Seal liver infected with novel hepatitis A-like virus was dubbed phopivirus. Image courtesy of Columbia University Mailman School of Public Health
Scientists in the Center for Infection and Immunity at Columbia University's Mailman School of Public Health have discovered a new virus in seals that is the closest known relative of the human hepatitis A virus. The finding provides new clues on the emergence of hepatitis A. The research appears in the July/August issue of mBio, the online open-access journal of the American Society for Microbiology.
"Until now, we didn't know that hepatitis A had any close relatives, and we thought that only humans and other primates could be infected by such viruses," says lead author Simon Anthony, assistant professor of epidemiology. "Our findings show that these so-called 'hepatoviruses' are not in fact restricted to primates, and suggest that many more may also exist in other wildlife species."
Hepatitis A viral infection, which impacts 1.4 million people worldwide annually, can cause mild to severe illness. It is a highly contagious disease that is usually transmitted by the fecal-oral route, either through person-to-person contact or through consumption of food or water. "Our data suggest that hepatitis A and this new virus share a common ancestor, which means that a spillover event must have occurred at some point in the past," says Anthony. "It raises the question of whether hepatitis A originated in animals, like many other viruses that are now adapted to humans."
The researchers discovered the new virus while investigating a deadly strain of avian influenza that killed over 150 harbor seals off the coast of New England in 2011. In an effort to determine what viruses might co-occur with influenza, researchers performed deep sequencing of all the viruses present in three of the marine mammals. They discovered a new virus that was genetically similar to hepatitis A and named it phopivirus. An analysis of additional animals living off the coast of New England (29 harbor seals, six harp seals and two grey seals) identified phopivirus in seven more animals. The researchers say the virus appears to be fairly common in seals based on the animals examined for their study, and so far there is no evidence that it causes them any harm. However, they caution that further research is needed in mature seals, because if it acts anything like hepatitis A it might only cause disease in adults.

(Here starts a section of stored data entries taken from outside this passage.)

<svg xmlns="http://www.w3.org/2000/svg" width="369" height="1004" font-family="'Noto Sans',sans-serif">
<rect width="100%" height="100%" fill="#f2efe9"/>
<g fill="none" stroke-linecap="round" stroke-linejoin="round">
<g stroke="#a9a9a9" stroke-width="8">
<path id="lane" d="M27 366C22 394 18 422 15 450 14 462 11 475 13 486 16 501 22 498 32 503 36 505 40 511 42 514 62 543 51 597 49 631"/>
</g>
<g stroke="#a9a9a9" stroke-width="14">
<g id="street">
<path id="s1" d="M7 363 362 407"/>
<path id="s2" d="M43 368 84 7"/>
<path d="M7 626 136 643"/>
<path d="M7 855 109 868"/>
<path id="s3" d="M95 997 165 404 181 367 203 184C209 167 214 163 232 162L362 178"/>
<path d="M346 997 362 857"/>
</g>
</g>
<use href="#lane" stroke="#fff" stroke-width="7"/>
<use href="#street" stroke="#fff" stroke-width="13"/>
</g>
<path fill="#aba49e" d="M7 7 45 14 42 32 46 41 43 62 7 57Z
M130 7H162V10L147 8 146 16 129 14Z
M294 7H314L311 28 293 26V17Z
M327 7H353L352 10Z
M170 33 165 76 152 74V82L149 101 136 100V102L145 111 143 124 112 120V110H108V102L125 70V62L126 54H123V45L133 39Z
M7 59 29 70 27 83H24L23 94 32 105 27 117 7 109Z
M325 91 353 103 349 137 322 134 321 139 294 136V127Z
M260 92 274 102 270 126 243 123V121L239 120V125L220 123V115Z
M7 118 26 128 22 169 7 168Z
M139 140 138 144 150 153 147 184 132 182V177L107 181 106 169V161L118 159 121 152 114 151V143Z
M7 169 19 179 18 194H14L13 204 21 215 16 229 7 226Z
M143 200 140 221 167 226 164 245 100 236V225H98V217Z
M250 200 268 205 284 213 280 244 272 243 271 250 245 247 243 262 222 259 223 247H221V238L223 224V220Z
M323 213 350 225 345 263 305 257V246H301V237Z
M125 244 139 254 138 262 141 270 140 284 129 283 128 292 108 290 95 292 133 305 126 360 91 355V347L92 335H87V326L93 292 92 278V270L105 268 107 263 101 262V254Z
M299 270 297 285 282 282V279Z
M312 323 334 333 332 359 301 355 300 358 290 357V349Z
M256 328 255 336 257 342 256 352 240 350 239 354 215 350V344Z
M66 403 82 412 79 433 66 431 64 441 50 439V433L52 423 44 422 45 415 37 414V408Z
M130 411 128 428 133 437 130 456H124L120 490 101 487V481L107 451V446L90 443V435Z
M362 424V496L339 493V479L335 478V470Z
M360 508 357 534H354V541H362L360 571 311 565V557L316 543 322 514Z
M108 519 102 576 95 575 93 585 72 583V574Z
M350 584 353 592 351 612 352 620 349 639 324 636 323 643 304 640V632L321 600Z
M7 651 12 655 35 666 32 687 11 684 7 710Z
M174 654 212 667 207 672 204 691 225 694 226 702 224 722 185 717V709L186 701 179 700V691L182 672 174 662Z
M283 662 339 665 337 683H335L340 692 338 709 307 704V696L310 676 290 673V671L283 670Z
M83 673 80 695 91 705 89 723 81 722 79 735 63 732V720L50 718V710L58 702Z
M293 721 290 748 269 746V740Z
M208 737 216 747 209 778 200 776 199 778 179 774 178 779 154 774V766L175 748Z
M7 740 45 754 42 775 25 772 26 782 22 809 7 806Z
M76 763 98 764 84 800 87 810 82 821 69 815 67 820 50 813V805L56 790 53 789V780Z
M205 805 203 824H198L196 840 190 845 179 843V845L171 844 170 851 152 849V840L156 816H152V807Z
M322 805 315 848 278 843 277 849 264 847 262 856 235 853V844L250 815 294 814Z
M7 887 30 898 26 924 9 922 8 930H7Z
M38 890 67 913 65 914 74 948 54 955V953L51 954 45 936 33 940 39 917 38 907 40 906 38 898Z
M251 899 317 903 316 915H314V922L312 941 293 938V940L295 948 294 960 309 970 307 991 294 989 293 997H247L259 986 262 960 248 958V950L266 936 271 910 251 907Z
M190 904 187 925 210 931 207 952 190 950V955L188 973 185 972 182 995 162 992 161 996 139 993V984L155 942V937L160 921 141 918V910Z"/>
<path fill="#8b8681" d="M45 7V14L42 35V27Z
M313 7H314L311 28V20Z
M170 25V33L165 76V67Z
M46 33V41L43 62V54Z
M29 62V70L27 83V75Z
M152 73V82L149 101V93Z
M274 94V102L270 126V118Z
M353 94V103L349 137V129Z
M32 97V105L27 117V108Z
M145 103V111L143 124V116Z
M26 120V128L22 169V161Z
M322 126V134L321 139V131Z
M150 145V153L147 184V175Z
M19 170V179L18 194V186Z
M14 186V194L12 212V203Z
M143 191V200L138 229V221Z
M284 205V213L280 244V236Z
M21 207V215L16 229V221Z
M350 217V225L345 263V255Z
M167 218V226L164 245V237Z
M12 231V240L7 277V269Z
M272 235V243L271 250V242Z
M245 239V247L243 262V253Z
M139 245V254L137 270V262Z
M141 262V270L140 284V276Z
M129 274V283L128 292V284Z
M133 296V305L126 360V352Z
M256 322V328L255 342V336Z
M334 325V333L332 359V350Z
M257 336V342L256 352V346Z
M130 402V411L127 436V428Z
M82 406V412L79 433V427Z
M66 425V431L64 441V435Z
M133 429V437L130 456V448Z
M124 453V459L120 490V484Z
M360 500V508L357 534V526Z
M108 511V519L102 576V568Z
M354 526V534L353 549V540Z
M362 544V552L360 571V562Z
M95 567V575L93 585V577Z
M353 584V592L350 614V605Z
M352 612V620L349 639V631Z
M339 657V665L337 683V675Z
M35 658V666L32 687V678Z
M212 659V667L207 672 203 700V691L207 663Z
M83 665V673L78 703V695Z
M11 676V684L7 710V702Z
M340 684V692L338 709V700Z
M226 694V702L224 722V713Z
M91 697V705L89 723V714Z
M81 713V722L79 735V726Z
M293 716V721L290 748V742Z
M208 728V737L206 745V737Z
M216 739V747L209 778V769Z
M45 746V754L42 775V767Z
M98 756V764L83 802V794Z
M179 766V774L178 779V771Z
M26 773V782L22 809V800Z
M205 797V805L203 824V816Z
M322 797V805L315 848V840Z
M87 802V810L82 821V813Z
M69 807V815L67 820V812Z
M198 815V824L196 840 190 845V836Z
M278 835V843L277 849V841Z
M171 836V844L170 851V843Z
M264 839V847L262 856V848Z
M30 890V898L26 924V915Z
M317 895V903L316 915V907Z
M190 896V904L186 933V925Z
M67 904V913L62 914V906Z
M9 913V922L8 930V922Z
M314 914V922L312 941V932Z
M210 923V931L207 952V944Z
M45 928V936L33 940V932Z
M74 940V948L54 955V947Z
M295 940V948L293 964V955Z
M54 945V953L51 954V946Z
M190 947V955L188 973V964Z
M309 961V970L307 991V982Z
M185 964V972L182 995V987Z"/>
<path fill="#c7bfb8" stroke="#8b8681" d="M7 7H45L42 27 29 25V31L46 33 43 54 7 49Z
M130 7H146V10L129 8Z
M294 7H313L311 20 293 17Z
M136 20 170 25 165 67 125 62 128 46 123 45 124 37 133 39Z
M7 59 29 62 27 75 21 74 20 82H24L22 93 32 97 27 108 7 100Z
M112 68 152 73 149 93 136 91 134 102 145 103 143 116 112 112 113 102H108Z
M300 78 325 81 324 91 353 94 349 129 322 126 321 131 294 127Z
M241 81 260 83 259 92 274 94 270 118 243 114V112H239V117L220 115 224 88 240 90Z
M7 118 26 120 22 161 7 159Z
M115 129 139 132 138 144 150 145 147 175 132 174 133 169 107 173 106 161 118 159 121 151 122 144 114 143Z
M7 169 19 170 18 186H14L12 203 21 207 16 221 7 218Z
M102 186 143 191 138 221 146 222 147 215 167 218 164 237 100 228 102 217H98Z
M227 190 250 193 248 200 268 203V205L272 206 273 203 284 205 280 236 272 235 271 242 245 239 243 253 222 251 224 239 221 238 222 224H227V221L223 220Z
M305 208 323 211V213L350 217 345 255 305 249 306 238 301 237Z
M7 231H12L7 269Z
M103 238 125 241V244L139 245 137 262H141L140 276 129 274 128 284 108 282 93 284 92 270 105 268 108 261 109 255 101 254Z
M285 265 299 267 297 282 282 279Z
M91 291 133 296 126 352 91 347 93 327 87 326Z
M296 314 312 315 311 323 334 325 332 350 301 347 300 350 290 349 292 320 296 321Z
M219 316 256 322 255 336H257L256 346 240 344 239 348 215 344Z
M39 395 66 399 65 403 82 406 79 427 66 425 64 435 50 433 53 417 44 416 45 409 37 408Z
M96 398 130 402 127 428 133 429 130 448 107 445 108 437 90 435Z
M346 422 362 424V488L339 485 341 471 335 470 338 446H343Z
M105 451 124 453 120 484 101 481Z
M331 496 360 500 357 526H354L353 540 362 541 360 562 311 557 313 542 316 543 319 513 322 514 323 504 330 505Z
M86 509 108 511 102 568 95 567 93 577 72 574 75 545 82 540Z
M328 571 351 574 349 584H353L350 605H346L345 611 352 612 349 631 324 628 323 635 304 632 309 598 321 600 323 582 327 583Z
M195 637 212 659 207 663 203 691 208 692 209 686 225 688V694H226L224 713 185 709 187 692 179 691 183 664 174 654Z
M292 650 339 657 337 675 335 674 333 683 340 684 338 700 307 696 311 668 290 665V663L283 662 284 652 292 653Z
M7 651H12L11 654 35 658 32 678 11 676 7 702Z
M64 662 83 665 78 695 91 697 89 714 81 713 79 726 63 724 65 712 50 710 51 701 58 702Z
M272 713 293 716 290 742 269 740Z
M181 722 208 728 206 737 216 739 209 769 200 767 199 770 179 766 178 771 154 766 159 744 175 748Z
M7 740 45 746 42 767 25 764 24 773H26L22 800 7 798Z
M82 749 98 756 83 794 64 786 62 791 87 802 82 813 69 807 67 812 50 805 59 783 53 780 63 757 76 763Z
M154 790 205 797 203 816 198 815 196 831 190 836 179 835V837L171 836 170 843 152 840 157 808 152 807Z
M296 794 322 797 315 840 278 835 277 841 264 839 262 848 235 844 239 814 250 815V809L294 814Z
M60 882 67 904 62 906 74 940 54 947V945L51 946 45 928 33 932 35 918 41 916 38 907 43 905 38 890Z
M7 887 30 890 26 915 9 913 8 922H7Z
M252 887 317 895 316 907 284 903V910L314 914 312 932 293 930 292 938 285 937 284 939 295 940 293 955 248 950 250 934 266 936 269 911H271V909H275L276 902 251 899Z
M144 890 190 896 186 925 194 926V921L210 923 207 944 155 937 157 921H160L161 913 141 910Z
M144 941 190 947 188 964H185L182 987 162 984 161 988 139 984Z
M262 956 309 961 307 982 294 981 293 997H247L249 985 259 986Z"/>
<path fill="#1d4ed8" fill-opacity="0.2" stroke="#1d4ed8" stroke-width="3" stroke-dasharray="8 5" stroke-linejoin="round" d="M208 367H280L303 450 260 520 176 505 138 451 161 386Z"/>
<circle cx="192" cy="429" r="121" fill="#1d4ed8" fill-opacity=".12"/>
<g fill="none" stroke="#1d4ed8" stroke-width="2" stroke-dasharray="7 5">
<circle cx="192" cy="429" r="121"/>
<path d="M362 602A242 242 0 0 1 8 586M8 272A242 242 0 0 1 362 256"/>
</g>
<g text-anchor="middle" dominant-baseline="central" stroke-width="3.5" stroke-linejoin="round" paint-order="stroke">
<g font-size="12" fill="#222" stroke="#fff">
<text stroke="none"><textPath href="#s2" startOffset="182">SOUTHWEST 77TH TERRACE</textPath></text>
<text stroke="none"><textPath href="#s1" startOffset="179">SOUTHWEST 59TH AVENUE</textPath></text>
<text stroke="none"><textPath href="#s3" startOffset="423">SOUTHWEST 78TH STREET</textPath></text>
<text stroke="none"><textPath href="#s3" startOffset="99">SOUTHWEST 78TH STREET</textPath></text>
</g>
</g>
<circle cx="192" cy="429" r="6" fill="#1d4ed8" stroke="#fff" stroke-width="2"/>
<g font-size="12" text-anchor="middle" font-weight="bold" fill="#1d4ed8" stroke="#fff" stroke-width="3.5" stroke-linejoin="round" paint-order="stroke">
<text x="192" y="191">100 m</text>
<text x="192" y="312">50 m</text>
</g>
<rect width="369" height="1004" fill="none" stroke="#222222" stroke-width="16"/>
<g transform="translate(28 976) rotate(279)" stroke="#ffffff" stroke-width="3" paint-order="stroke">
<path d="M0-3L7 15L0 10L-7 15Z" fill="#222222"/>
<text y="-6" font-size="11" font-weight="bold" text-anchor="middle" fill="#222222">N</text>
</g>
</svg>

In the natural history of phopivirus and hepatitis A, it is unclear whether a common ancestor (virus) spilled over from humans to seals, vice versa, or from a third unrelated host that has not yet been identified. However various factors, including the fact that the virus was found in different species of seals, suggest that the virus has been present in seals for a fairly long time. The researchers next plan to look at species that have close interactions with seals to see if they can find other wildlife reservoirs of hepatitis A-like viruses. "Coyotes regularly scavenge dead seals along the coast, so it would be very interesting to examine coyotes to see if they have any similar viruses," said Katie Pugliares, MS, a senior biologist at the New England Aquarium in Boston who was also involved in the study. Another project might study humans who eat seal meat to see if the seal virus has ever spilled over.
The vast majority of emerging infectious diseases in humans have origins in wildlife. In recent years, scientists in the Center for Infection and Immunity led by Simon Anthony have been working with partners at the EcoHealth Alliance, University of California Davis, and others under the auspices of the United States Agency for International Development's PREDICT program to identify potential zoonotic viral threats to human health. "Our goal," says W. Ian Lipkin, director of the Center and the John Snow Professor of Epidemiology, is "to try to understand drivers of infectious disease emergence thereby enhancing pandemic preparedness."
Study funding was provided by the National Institute of Allergy and Infectious Diseases Center for Research in Diagnostics and Discovery (U19AI109761). Sample collection was partially funded by the National Oceanic and Atmospheric Administration (NOAA) Prescott Marine Mammal Rescue Assistance Grant (NA07NMF4390220) and the NOAA Marine Mammal Health and Stranding Response Program Unusual Mortality Event Contingency Fund.